Soon the possibility of benefiting from it for a manager without an employee ?
Nowadays, the manager and his spouse can benefit from employee savings if the annual employee workforce is between 1 and 250 employees, and if there is an employee present at the time of payment to the manager. The spouse or PACS partner of the business manager, not holding an employment contract, having an unpaid activity in this company, can also benefit from the schemes provided they have the status of collaborating spouse or associated spouse ; and the company must employ a separate employee, other than the manager or his spouse. Excluding self-employed, according to INSEE, in France there are around a million companies that do not employ employees. There are therefore a million business leaders who cannot access employee savings schemes because they do not have an employee.. This situation may seem unfair in view of the situation of companies employing a part-time employee who is enough to make them eligible for employee savings.. In June 2019, the Lanxade and Perret report recommended allowing business managers without employees to implement profit-sharing and participation schemes. The Social Protection Institute (IPS) supports this measure.

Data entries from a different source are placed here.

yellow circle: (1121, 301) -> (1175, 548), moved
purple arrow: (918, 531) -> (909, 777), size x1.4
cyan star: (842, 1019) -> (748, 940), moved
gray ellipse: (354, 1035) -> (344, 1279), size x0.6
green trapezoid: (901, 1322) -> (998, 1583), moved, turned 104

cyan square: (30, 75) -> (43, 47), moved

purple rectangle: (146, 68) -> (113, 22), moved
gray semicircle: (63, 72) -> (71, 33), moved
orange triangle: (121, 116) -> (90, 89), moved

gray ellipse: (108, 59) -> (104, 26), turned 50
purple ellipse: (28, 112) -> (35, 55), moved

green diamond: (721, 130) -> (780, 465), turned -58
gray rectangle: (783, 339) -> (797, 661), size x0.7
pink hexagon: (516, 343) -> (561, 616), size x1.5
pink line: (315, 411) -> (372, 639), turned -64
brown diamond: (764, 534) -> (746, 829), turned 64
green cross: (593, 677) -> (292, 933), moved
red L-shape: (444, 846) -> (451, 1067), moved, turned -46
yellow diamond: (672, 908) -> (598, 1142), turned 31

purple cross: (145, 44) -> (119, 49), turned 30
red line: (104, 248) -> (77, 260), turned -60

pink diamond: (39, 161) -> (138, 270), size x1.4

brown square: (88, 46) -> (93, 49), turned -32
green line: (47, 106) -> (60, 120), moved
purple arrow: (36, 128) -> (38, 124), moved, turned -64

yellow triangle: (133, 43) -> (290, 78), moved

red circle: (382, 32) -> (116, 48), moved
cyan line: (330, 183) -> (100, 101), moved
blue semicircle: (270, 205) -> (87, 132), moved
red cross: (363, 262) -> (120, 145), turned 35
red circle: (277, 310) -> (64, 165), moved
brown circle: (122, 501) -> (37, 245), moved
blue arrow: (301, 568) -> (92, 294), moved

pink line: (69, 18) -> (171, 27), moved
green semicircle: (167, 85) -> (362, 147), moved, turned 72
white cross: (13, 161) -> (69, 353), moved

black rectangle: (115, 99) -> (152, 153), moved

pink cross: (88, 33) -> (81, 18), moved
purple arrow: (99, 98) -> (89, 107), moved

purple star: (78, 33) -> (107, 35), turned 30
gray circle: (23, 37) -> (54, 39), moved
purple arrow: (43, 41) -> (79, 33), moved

A very good tool for financing your retirement needs
Pension reform seeks to rebalance the accounts of compulsory schemes, but to maintain their purchasing power, future retirees must have subscribed to a retirement savings contract : employee savings is one of the most effective ways to achieve this. In conclusion, employee savings is a flexible and modular mechanism over time, with particularly attractive tax and social benefits, which helps build employee loyalty, and complete his retirement. Companies that have not yet implemented it have every interest in quickly initiating the process., and those who have already adopted it can always improve the systems in place.

THE LATEST FIVE DEVELOPMENTS IN LEGISLATION


• The law of August 16, 2022 extends the possibility of implementing profit-sharing by unilateral decision of the employer, which already exists for companies with fewer than 11 employees, to companies with fewer than 50 employees not covered by an approved sector agreement, and it simplifies the process.

• So far, the duration of a profit-sharing scheme was between one and three years. She is now lying at five years old. otherwise, renewal by unilateral decision, subject to compliance with certain conditions, becomes possible.

• Paternity and childcare leave is now assimilated to a period of effective presence for the distribution of profit-sharing when this is partially or totally based on the time of presence.

• The tacit renewal of the incentive agreement for an initial duration of the agreement can now take place several times, against only once before. However, renegotiation takes precedence over tacit renewal since this tacit renewal is only possible if none of the parties authorized to negotiate or ratify it requests renegotiation in the three months preceding the expiry date of the agreement.

• Finally, it is now possible to draw up a standard incentive agreement, or a unilateral decision by the employer via an electronic procedure, which allows you to secure tax and social security exemptions, deemed acquired upon filing with the administration.